Text shown start

Is Versarien plc a millionaire-maker stock?

Could Versarien plc (LON:VRS) deliver untold riches for investors?

| More on:

The content of this article was relevant at the time of publishing. Circumstances change continuously and caution should therefore be exercised when relying upon any content contained within this article.

You’re reading a free article with opinions that may differ from The Motley Fool’s Premium Investing Services. Become a Motley Fool member today to get instant access to our top analyst recommendations, in-depth research, investing resources, and more. Learn More.

Advanced materials group Versarien (LSE: VRS) probably wasn’t on the radar of many investors before its shares soared from 20p to 80p between 1 November and 8 December. During these weeks the firm announced partnerships with a “global consumer goods company” and a “global chemical major,” as well as ongoing negotiations with a number of other “multinational companies” in diverse sectors.

Could Versarien be a millionaire-maker stock? Or has the market got overexcited?

Text shown end
Dataset section start

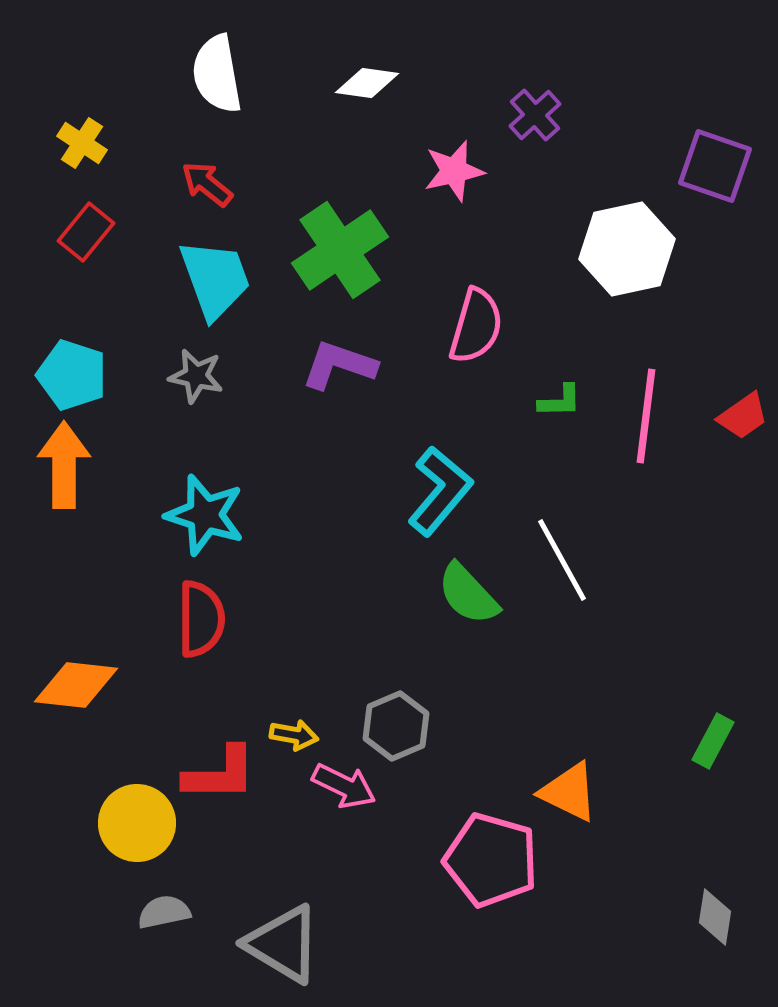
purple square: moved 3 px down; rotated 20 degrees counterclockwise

Dataset section end

Carry the article about Versarien's share price on from its final question, "Or has the market got overexcited?" The listing comes from a separate source and has no connection to the article.

Background

It was floated on AIM in 2013, raising £3m at 12.25p a share. With 83.1m shares in issue, its market capitalisation was £10.2m. The number of shares has increased to 148.4m, largely as a result of four further fundraisings (totalling £11m), and shares issued in connection with acquisitions. At the recent peak of 80p, the market cap was near to £120m.

Investors need to tread carefully with companies on London’s lightly regulated junior market but I’ve found no glaring ‘red flags’ in Versarien’s accounts or in its directors’ backgrounds, which is a good start.

Chief executive Neill Ricketts and finance director Christopher Leigh were both previously with another AIM-listed firm, Elektron Technology. Ricketts was a divisional managing director, who, according to Elektron, “successfully turned around a number of underperforming businesses.” He departed when the group changed its strategic focus and divisional structure, as did Leigh, who had been Elektron’s finance director for 18 years.

From unpromising to exciting

At the time of its admission to AIM, Versarien, which had no revenue in its prior financial year, acquired a subsidiary of Elektron from the division Ricketts had managed. Some details of this and further acquisitions Versarien has made are shown in the table below.

Acquired company Date of acquisition Price of acquisition (£m) Revenue in year prior to acquisition (£m)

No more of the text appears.